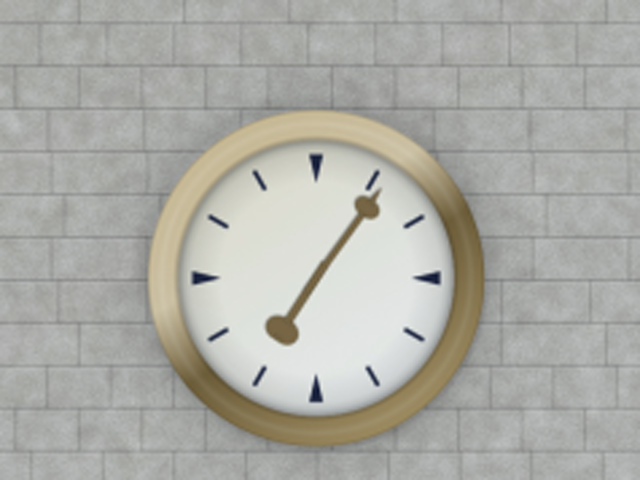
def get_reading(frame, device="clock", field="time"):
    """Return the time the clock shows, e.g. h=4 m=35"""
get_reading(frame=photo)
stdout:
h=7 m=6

════════════════════

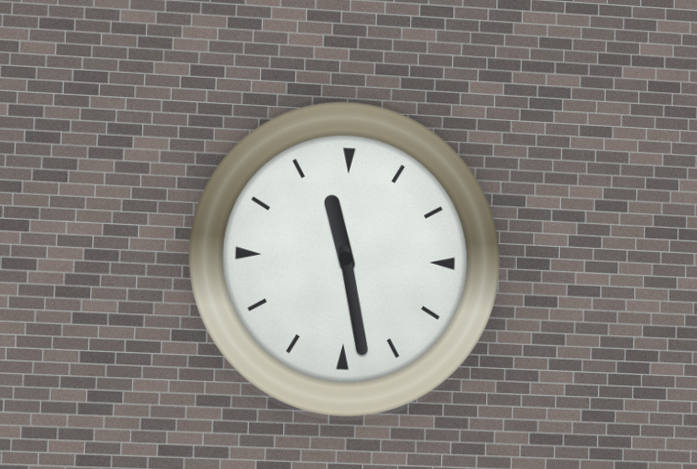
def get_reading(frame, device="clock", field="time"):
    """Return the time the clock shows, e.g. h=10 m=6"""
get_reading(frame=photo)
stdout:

════════════════════

## Exercise task
Gather every line in the records that contains the word "time" and copy each one unchanged.

## Expected answer
def get_reading(frame, device="clock", field="time"):
    """Return the time the clock shows, e.g. h=4 m=35"""
def get_reading(frame, device="clock", field="time"):
    """Return the time the clock shows, e.g. h=10 m=6"""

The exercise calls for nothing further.